一つの土地に複数の権利が存在する「底地」は、管理が難しくなりがちです。長年貸していると何十年も前から賃料が変わっていなく、契約書すらないこともあります。親世代が管理をしていて突然相続された方が戸惑うケースは少なくありません。まずは「底地」とはどういうものか把握しましょう。 土地はオーナー様の所有物でも、借地権者が建物を使用している限り、正当な理由なしにその土地を利用することはできません。底地の地代は賃貸マンションなどの賃料と比べて安いのが通例です。金額は法律上の明確な取り決めはなく、固定資産税・都市計画税の年額の2倍〜3倍が目安とされており、木造の方がコンクリート造などよりも安く、住宅地より商業地の方が高くなります。もしも現在受け取っている地代が納税額を下回っていたり、近隣と比べて著しく安ければ、納税証明書などを根拠に地代交渉も可能でしょう。

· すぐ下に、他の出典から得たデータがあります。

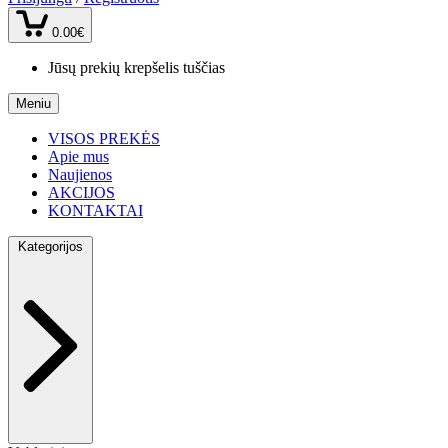
0.00€
Jūsų prekių krepšelis tuščias
Meniu
VISOS PREKĖS
Apie mus
Naujienos
AKCIJOS
KONTAKTAI
Kategorijos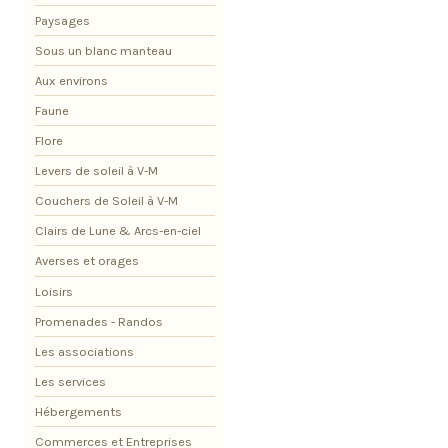
Paysages
Sous un blanc manteau
Aux environs
Faune
Flore
Levers de soleil à V-M
Couchers de Soleil à V-M
Clairs de Lune & Arcs-en-ciel
Averses et orages
Loisirs
Promenades - Randos
Les associations
Les services
Hébergements
Commerces et Entreprises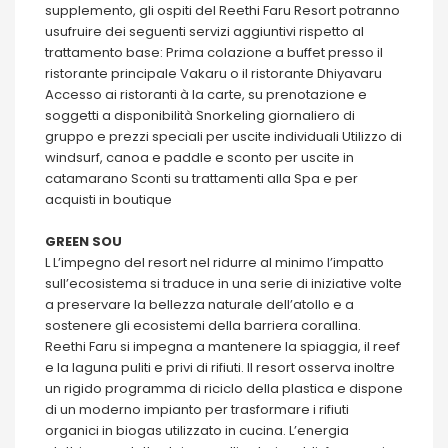
supplemento, gli ospiti del Reethi Faru Resort potranno
usufruire dei seguenti servizi aggiuntivi rispetto al
trattamento base: Prima colazione a buffet presso il
ristorante principale Vakaru o il ristorante Dhiyavaru
Accesso ai ristoranti à la carte, su prenotazione e
soggetti a disponibilità Snorkeling giornaliero di
gruppo e prezzi speciali per uscite individuali Utilizzo di
windsurf, canoa e paddle e sconto per uscite in
catamarano Sconti su trattamenti alla Spa e per
acquisti in boutique
GREEN SOU
L L’impegno del resort nel ridurre al minimo l’impatto
sull’ecosistema si traduce in una serie di iniziative volte
a preservare la bellezza naturale dell’atollo e a
sostenere gli ecosistemi della barriera corallina.
Reethi Faru si impegna a mantenere la spiaggia, il reef
e la laguna puliti e privi di rifiuti. Il resort osserva inoltre
un rigido programma di riciclo della plastica e dispone
di un moderno impianto per trasformare i rifiuti
organici in biogas utilizzato in cucina. L’energia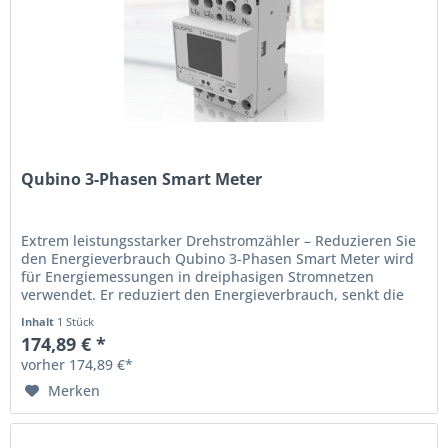
Qubino 3-Phasen Smart Meter
Extrem leistungsstarker Drehstromzähler – Reduzieren Sie
den Energieverbrauch Qubino 3-Phasen Smart Meter wird
für Energiemessungen in dreiphasigen Stromnetzen
verwendet. Er reduziert den Energieverbrauch, senkt die
Stromrechnung und...
Inhalt
1 Stück
174,89 € *
vorher 174,89 €*
Merken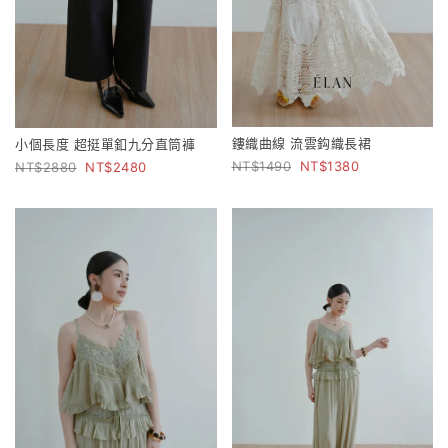
鏤織曲線 流雲鈎織長裙
小個長度 超挺單釦九分直筒褲
1490
1380
2880
2480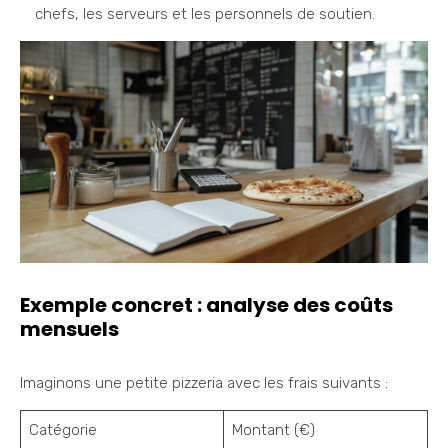
chefs, les serveurs et les personnels de soutien.
Exemple concret : analyse des coûts
mensuels
Imaginons une petite pizzeria avec les frais suivants :
Catégorie
Montant (€)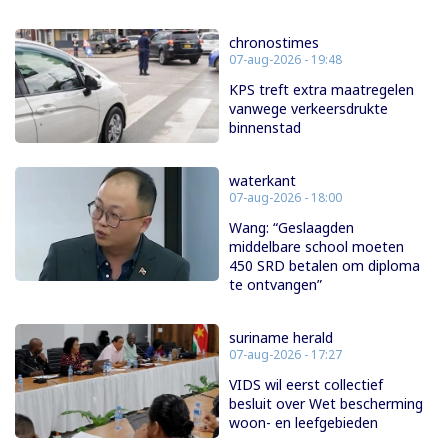
chronostimes
07-aug-2026 - 19:48
KPS treft extra maatregelen
vanwege verkeersdrukte
binnenstad
waterkant
07-aug-2026 - 18:00
Wang: “Geslaagden
middelbare school moeten
450 SRD betalen om diploma
te ontvangen”
suriname herald
07-aug-2026 - 17:27
VIDS wil eerst collectief
besluit over Wet bescherming
woon- en leefgebieden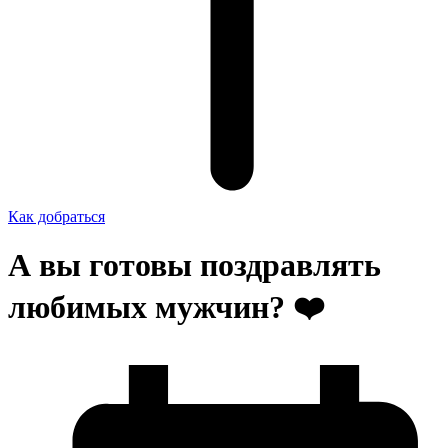
Как добраться
А вы готовы поздравлять
любимых мужчин? ❤️‍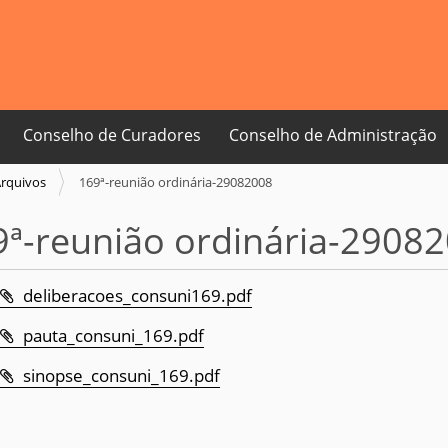
Conselho de Curadores
Conselho de Administração
rquivos
169ª-reunião ordinária-29082008
9ª-reunião ordinária-2908
deliberacoes_consuni169.pdf
pauta_consuni_169.pdf
sinopse_consuni_169.pdf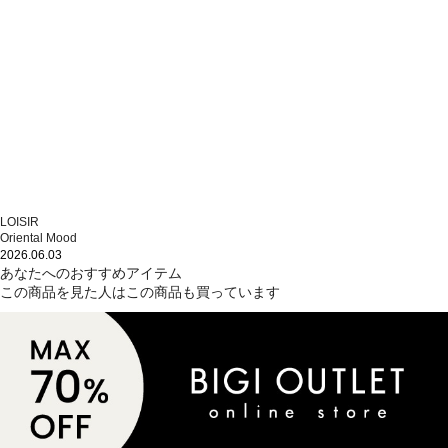
LOISIR
Oriental Mood
2026.06.03
あなたへのおすすめアイテム
この商品を見た人はこの商品も買っています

契約書が不備な場合には、お子様やお孫様にとっての将来の安心のためにも現時点で正式な契約書を作り、借地権者と取り交わしておくことをお勧めします。契約書の特約には次のことを記載して、条件や金額の目安などを取り決めておきましょう。

専門家への相談がお勧め

地代交渉や契約は専門知識が必要なので、弁護士や不動産業者などのプロに依頼されることをお勧めします。

借地権者が建物を建て替えたいと言ってきました。気をつけるべきことは?

建物の構造・規模が変わらないか要確認。条件変更なら承諾料も割増しに。

借地権者は現時点で建っている建物を利用する以外、勝手に建て替えなどはできず、土地オーナーの承諾が必要です。承諾には慣習的に承諾料の受け渡しを行いますが、その金額は法律で明確に定められてはいません。借地借家法(新法)が制定された1992年より前の借地では、建物の構造によって非堅固建物(木造など)・堅固建物(鉄筋コンクリート造など)に分類されており、借地権の期間は非堅固建物が20年・堅固建物が30年という違いがあります。したがって、建て替えによって建物の構造が変わる場合は、一旦それまでの契約を解除して、新しい契約を結び直す必要が生じます。建物の条件が変わる場合の建て替え承諾料は、同条件の建物の場合よりも高くなります。目安は以下図1の通りです。

融資承諾には要注意!お互いのメリットを優先しましょう

借地権者から建て替え承諾と同時に「融資承諾」に署名・捺印を求められた場合は注意が必要です。融資実行によって建物に金融機関の第一抵当権が付くと、借地権者が経済的に破綻すれば権利が移転します。借地契約が長年におよび、建物の老朽化が進んでいれば、近隣配慮や火災防止のためにも建て替えは必要になるでしょう。したがって、借地権者と土地オーナーがお互いのメリットを見据えて歩み寄り、計画を進められると良いでしょう。